David speaks – from the wilderness

O God, you are my God, I seek you, my soul thirsts for you; my flesh faints for you as in a dry and weary land where there is no water.

My life has been full – there have been moments of joy and fulfillment. I can think of moments in my life that I wouldn’t trade for anything in the world. I can think of moments when all the shadows seemed to be banished. There was that beautiful moment when the prophet Samuel plucked me out of obscurity, anointing me with oil – marking me as king. Some days I can still feel the oil poured over my head – some days the smell of the oil still fills my nostrils. It was such a dramatic and hopeful moment.

I think back also to my friendship with Jonathan – what a gift he was to me – what a gift his friendship was. He challenged me, he encouraged me, he helped me. We experienced very real happiness together.

I also think back to my early years as king, when the people were united with me – when we successfully defended the land against the Philistines who tried to drive us out. There was joy, glory, victory.

Those moments in my life  – when all the shadows seemed to be banished – I wouldn’t trade them for anything.

But now all of it seems a world away. Now those moments of delight and goodness – they seem like they belong to another lifetime.

O God, you are my God, I seek you, my soul thirsts for you; my flesh faints for you as in a dry and weary land where there is no water.

What has happened to me? What has happened to my family? I almost cannot tell you of the horrible event that started it all. Some years ago, now, my son Amnon violated, raped his half-sister Tamar. It was such a repulsive thing that Amnon did – bringing shame and pain to Tamar. I was so angry, so distressed at what he had done – but at the same time I didn’t punish Amnon. He was my eldest son, my favoured son. I see clearly now it was a tremendous failure not to have acted – not to have punished or disciplined Amnon. Indeed, in the absence of clear action on my part, another of my sons, Absalom, Tamar’s full brother – he took things into his hands. Moving the cycle of violence one round forward, Absalom avenged his sister’s death by killing Amnon.

For his crime, for his sin, for his violence, I banished Absalom from Jerusalem for more than three years. He had no right to take things into his hands – no right to kill his brother. For three years Absalom was banished from Jerusalem. And when I finally allowed Absalom to return – when I finally extended an olive branch to him, what did he do? He took advantage of my graciousness. He set himself up in Jerusalem, and began to win the favour of the people. He began to gather supporters and warriors around himself. And when the momentum was in his favour, he set himself up as a rival king to myself.

So here I am now. I have escaped from Jerusalem, on very short notice, with my closest advisers and supporters – we have escaped into the wilderness in order to regroup and strategize. In Jerusalem we were vulnerable to Absalom’s attack, and so we wandering in the wilderness – trying to see if there’s any way we can defend my kingship. Here I am in the wilderness – the trappings of glory and power very nearly stripped from me.

A recent incident sticks out in my mind and will give you a sense of how far I have fallen. Surrounded by advisors and soldiers, I was travelling near a place called Behurim. And as we walked along, a man named Shimei appeared on the hillside next to us. And from the hillside he began to throw stones and dirt at me. He shouted out that I was under a curse from God. It wouldn’t surprise me if it were true. It wouldn’t surprise me if I were under some kind of curse from God. One of the soldiers alongside me wanted to go and kill Shimei for his insults, but I told him not to. Perhaps Shimei speaks God’s word – perhaps God has abandoned me. I certainly know my own brokenness and sin.

O God, you are my God, I seek you, my soul thirsts for you; my flesh faints for you as in a dry and weary land where there is no water.

━━━━━━━━━━━━━━━━━━━━━━━━━━━━━━

Answer these questions using the David wilderness monologue above.
(a) Who anointed David as king?
(b) How long was Absalom banished from Jerusalem?
(c) Near what place did Shimei throw stones and dirt at David?

# Part of a data file:
━━━━━━━━━━━━━━━━━━━━━━━━━━━━━━

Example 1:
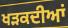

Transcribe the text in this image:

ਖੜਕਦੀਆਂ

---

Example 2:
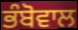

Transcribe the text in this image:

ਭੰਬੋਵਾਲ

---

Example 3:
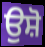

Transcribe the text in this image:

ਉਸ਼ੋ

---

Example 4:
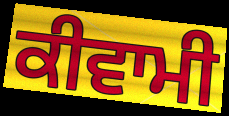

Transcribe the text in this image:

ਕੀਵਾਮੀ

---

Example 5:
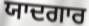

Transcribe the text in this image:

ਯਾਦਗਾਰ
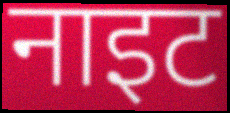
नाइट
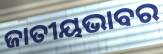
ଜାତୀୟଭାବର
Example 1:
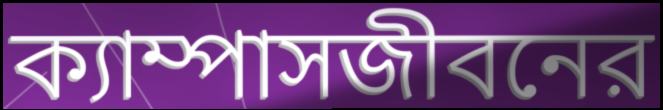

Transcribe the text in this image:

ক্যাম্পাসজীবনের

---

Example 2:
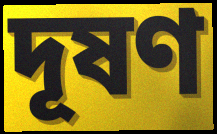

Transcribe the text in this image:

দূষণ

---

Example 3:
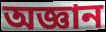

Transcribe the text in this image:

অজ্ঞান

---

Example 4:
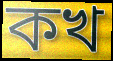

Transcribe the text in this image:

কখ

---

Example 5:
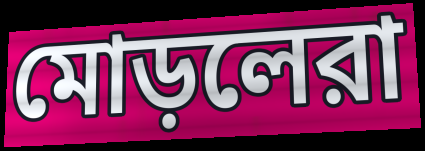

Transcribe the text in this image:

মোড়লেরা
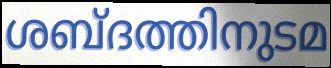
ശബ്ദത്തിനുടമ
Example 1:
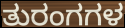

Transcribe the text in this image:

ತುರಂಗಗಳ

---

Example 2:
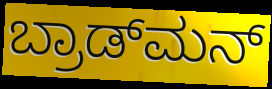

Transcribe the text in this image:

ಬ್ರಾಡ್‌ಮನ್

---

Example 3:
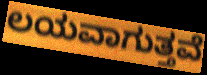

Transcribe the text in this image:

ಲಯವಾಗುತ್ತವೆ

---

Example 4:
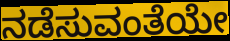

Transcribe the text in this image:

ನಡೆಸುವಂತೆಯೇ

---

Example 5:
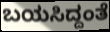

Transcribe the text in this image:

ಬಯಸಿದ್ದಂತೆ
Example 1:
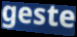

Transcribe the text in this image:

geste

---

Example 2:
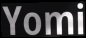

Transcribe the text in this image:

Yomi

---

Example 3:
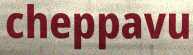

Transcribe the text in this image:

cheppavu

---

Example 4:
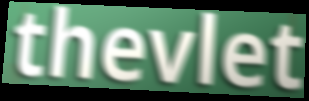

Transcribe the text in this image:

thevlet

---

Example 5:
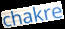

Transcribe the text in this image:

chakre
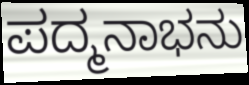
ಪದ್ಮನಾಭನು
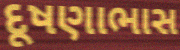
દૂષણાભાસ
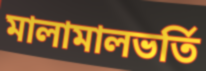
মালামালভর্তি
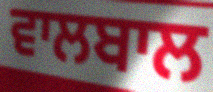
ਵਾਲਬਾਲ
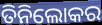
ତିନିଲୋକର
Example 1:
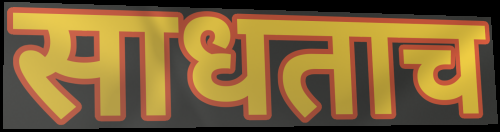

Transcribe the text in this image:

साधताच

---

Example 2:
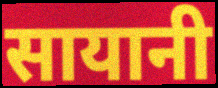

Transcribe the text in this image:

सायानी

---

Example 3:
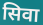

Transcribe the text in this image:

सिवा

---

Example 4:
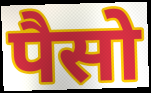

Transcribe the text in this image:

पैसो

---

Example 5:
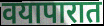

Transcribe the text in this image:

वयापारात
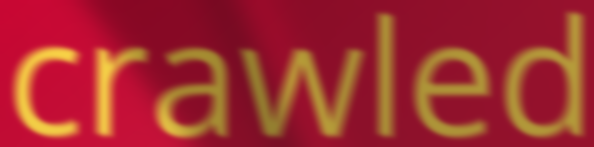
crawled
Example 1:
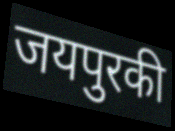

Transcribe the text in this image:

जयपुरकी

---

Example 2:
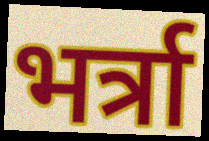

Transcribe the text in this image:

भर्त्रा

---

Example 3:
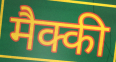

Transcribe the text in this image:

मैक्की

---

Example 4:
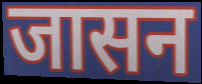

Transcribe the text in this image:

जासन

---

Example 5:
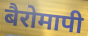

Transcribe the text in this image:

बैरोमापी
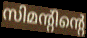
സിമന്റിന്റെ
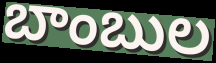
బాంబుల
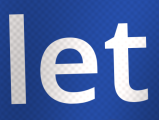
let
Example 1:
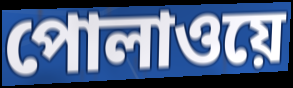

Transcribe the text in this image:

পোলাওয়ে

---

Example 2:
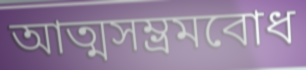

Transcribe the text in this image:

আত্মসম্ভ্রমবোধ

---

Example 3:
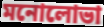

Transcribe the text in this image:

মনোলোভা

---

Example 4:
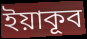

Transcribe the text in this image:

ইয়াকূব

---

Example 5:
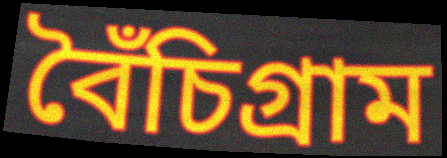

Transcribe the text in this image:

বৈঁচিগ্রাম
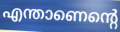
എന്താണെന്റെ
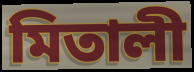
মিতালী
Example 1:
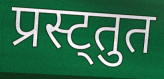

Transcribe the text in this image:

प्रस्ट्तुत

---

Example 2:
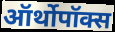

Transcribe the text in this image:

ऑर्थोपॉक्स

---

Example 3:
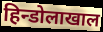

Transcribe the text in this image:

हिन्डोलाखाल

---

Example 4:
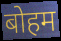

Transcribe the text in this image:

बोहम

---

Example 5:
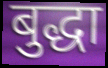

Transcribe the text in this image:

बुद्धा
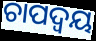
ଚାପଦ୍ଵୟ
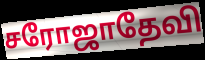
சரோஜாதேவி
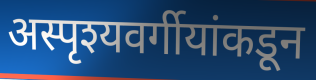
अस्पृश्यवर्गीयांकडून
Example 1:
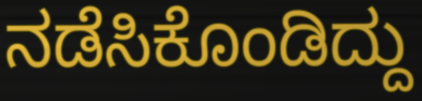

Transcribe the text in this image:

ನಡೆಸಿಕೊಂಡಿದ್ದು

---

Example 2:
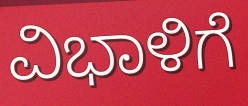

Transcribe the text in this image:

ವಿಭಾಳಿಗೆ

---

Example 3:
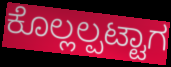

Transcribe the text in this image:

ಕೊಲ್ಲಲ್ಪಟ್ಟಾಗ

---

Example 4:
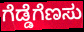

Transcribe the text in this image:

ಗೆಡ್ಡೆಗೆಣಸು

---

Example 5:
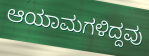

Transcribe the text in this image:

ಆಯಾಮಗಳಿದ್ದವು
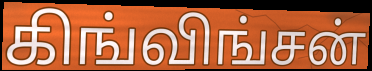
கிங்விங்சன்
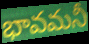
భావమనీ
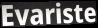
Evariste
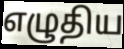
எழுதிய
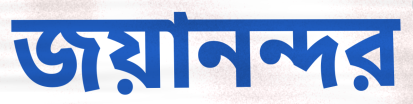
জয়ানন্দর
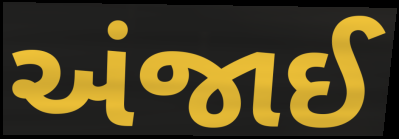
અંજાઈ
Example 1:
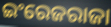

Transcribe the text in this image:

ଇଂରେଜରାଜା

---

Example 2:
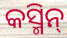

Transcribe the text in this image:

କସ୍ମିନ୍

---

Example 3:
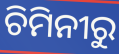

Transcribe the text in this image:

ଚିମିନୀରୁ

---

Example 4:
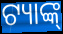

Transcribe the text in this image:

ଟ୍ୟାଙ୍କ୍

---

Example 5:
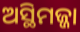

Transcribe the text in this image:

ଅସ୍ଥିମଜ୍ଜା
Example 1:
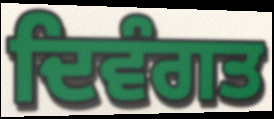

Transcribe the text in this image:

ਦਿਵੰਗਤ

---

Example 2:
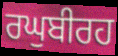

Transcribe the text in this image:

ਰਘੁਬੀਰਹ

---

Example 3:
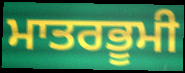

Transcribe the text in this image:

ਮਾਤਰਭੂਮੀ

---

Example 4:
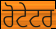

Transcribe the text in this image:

━━━━━━━━━━━━━━━━━━━━━━━━━━━━━━

# PROBLEM SOLUTION:
(a) The prophet Samuel
(b) More than three years
(c) Behurim